■ **INSTRUCTION**: Will you write out all the entries below exactly?

○ ○ ○

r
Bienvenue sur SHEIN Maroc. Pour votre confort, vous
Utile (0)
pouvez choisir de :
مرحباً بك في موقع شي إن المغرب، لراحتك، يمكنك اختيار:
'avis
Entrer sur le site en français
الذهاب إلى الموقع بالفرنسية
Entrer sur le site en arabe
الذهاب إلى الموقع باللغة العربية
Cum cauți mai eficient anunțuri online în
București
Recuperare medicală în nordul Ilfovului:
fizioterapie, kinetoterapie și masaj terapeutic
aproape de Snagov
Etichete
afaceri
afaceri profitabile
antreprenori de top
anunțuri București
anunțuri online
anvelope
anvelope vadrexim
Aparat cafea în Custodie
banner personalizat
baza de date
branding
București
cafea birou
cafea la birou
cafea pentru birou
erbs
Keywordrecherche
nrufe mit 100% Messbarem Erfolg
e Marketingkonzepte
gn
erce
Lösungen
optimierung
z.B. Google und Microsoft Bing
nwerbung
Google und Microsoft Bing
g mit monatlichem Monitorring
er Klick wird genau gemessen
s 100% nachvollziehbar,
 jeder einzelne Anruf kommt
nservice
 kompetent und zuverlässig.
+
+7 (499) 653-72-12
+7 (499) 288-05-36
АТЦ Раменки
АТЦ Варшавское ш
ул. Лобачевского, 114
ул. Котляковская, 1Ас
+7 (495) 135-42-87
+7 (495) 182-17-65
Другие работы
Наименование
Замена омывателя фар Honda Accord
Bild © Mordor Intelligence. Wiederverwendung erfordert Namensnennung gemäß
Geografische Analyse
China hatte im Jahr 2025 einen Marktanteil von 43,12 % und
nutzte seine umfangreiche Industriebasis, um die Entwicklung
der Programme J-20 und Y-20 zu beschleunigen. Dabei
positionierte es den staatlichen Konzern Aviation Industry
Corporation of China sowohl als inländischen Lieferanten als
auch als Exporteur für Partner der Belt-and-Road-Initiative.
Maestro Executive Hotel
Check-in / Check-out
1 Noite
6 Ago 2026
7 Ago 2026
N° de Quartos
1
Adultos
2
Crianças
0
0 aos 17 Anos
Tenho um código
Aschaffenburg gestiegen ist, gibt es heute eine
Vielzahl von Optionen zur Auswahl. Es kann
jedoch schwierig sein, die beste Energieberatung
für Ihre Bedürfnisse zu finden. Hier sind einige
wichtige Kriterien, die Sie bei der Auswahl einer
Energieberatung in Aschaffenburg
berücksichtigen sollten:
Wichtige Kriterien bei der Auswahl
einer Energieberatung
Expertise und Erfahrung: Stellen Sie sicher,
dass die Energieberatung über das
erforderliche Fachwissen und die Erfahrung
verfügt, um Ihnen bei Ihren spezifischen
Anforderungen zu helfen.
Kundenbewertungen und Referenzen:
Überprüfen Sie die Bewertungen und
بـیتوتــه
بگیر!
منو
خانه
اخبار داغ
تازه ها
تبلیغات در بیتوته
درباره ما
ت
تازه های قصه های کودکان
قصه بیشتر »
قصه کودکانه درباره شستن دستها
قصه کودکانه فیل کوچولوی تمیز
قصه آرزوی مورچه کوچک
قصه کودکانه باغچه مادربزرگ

○ ○ ○

■ **ANSWER BOX**:
r
Bienvenue sur SHEIN Maroc. Pour votre confort, vous
Utile (0)
pouvez choisir de :
مرحباً بك في موقع شي إن المغرب، لراحتك، يمكنك اختيار:
'avis
Entrer sur le site en français
الذهاب إلى الموقع بالفرنسية
Entrer sur le site en arabe
الذهاب إلى الموقع باللغة العربية
Cum cauți mai eficient anunțuri online în
București
Recuperare medicală în nordul Ilfovului:
fizioterapie, kinetoterapie și masaj terapeutic
aproape de Snagov
Etichete
afaceri
afaceri profitabile
antreprenori de top
anunțuri București
anunțuri online
anvelope
anvelope vadrexim
Aparat cafea în Custodie
banner personalizat
baza de date
branding
București
cafea birou
cafea la birou
cafea pentru birou
erbs
Keywordrecherche
nrufe mit 100% Messbarem Erfolg
e Marketingkonzepte
gn
erce
Lösungen
optimierung
z.B. Google und Microsoft Bing
nwerbung
Google und Microsoft Bing
g mit monatlichem Monitorring
er Klick wird genau gemessen
s 100% nachvollziehbar,
 jeder einzelne Anruf kommt
nservice
 kompetent und zuverlässig.
+
+7 (499) 653-72-12
+7 (499) 288-05-36
АТЦ Раменки
АТЦ Варшавское ш
ул. Лобачевского, 114
ул. Котляковская, 1Ас
+7 (495) 135-42-87
+7 (495) 182-17-65
Другие работы
Наименование
Замена омывателя фар Honda Accord
Bild © Mordor Intelligence. Wiederverwendung erfordert Namensnennung gemäß
Geografische Analyse
China hatte im Jahr 2025 einen Marktanteil von 43,12 % und
nutzte seine umfangreiche Industriebasis, um die Entwicklung
der Programme J-20 und Y-20 zu beschleunigen. Dabei
positionierte es den staatlichen Konzern Aviation Industry
Corporation of China sowohl als inländischen Lieferanten als
auch als Exporteur für Partner der Belt-and-Road-Initiative.
Maestro Executive Hotel
Check-in / Check-out
1 Noite
6 Ago 2026
7 Ago 2026
N° de Quartos
1
Adultos
2
Crianças
0
0 aos 17 Anos
Tenho um código
Aschaffenburg gestiegen ist, gibt es heute eine
Vielzahl von Optionen zur Auswahl. Es kann
jedoch schwierig sein, die beste Energieberatung
für Ihre Bedürfnisse zu finden. Hier sind einige
wichtige Kriterien, die Sie bei der Auswahl einer
Energieberatung in Aschaffenburg
berücksichtigen sollten:
Wichtige Kriterien bei der Auswahl
einer Energieberatung
Expertise und Erfahrung: Stellen Sie sicher,
dass die Energieberatung über das
erforderliche Fachwissen und die Erfahrung
verfügt, um Ihnen bei Ihren spezifischen
Anforderungen zu helfen.
Kundenbewertungen und Referenzen:
Überprüfen Sie die Bewertungen und
بـیتوتــه
بگیر!
منو
خانه
اخبار داغ
تازه ها
تبلیغات در بیتوته
درباره ما
ت
تازه های قصه های کودکان
قصه بیشتر »
قصه کودکانه درباره شستن دستها
قصه کودکانه فیل کوچولوی تمیز
قصه آرزوی مورچه کوچک
قصه کودکانه باغچه مادربزرگ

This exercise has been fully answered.